Teplitzky sets the depresso tone early on when we see Churchill, in heavy overcoat and homburg, walking alone along the coast of the English Channel in southern England, as he imagines a blood-red sea. He is recalling the Gallipoli Campaign of 1915, which he championed and which became a notorious failure for the Allies. The film is set shortly before the D-Day invasion. Churchill, as prime minister, is afraid of a repeat of the Gallipoli debacle and has yet to fully endorse the operation, much to the consternation of Gen. Dwight D. Eisenhower (John Slattery), supreme commander of the Allied Expeditionary Force, and Gen. Bernard Montgomery (Julian Wadham), British commander of the Allied ground troops.
In reality, Churchill had fully committed to the invasion by the time D-Day approached, but the film’s compression of several months of wavering into several days, complete with a last-minute change of heart, is, I suppose, dramatically, if not historically, justifiable. It’s often been debated what exactly compelled Churchill to reverse course. The film’s supposition – that he needed to rouse himself out of his deep depression and overcome his fear of another Gallipoli – is simplistic but believable.
Of course, since we know what the outcome to all this will be, the film tries to make everything as interesting, in personal terms, as possible. Churchill’s wife, Clementine (Miranda Richardson), is given a big boost in this process: It is she who recognizes even more than her husband his historical destiny.

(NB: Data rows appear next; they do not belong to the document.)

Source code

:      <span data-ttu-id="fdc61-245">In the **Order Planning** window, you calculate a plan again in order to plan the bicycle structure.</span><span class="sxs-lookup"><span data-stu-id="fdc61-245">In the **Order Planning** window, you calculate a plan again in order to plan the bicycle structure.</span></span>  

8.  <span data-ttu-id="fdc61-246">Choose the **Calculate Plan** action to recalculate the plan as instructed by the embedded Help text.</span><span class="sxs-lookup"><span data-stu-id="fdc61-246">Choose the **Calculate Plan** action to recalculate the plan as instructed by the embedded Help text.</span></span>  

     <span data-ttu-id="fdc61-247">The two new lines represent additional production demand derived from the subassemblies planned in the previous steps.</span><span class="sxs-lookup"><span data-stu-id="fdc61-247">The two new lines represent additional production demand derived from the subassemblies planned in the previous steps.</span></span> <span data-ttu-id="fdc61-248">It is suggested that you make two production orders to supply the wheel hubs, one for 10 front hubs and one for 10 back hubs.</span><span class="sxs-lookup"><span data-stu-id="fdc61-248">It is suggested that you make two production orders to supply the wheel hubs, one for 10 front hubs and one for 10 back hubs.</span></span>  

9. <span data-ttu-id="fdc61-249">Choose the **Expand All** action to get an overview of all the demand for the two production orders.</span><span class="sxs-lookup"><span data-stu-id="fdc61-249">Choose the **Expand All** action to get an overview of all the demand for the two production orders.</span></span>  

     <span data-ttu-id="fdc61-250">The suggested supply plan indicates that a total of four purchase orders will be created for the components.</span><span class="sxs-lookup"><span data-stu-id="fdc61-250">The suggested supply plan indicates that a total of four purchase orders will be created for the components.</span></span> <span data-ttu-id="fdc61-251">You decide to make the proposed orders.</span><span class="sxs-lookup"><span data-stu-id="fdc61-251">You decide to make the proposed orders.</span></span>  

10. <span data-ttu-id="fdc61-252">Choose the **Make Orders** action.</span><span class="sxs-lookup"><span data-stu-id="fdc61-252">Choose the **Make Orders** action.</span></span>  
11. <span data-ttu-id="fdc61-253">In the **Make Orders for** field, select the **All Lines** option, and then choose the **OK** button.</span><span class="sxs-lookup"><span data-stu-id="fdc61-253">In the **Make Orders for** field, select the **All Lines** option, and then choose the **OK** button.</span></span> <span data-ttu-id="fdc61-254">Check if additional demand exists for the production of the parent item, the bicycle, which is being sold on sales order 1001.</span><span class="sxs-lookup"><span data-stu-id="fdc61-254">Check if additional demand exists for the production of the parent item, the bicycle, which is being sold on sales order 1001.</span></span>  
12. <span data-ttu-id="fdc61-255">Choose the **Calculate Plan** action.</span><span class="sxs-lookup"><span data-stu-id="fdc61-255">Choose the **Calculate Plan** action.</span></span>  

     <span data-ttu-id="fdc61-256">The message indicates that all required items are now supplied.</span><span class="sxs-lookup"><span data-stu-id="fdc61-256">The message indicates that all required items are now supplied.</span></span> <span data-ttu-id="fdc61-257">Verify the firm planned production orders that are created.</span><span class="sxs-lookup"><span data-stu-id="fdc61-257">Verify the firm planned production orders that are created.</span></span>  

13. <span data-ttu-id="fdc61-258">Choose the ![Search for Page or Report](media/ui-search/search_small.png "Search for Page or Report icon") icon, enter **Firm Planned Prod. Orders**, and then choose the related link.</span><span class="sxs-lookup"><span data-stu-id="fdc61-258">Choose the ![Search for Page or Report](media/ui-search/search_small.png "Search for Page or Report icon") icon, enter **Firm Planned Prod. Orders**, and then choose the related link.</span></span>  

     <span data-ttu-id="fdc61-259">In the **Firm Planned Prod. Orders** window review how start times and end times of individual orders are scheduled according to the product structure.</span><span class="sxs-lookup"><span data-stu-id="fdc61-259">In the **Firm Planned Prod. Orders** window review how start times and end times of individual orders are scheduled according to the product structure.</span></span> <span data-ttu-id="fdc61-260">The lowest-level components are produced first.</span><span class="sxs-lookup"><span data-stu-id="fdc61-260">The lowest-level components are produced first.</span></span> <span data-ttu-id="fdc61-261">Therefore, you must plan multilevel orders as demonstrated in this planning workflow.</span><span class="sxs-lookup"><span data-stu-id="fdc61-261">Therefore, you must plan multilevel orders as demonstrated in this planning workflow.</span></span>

She also puts up with an awful lot from him. With lesser mortals, his surly outbursts and mammoth moodiness would be enough to clear the room and close the marriage. “Churchill” plays into the ho-hum Behind Every Great Man Is a Great Woman scenario, but there were times when I wondered why Clemmie, rather than Winnie, wasn’t running the country, if not the world. If she can manage this husband, surely she should be able to manage Britain.
Cox has always been a hulking, somewhat fearful presence – it’s no accident he was the first screen incarnation of Hannibal Lecter, in “Manhunter,” and he has also played Joseph Stalin and Hermann Göring. In “Churchill,” he employs his bulk more for pathos than for intimidation. Given the potential for scenery-chewing here, Cox is surprisingly restrained even in his moments of highest dudgeon. (Perhaps the film’s skimpy production design helped with this restraint: There’s not a whole lot of scenery to chew.) I’m not sure it’s a vast improvement over the usual iconic approach to memorialize Churchill as a boozy sufferer who somehow, heroically, transcended himself. Too often “Churchill” feels more like an exposé than a deep-dish psychological exploration. Still, there are moments in Cox’s performance when we can locate the living, breathing man inside the commemorative statue, and that’s not nothing. Grade: B- (Rated PG for thematic elements, brief war images, historical smoking throughout, and some language.)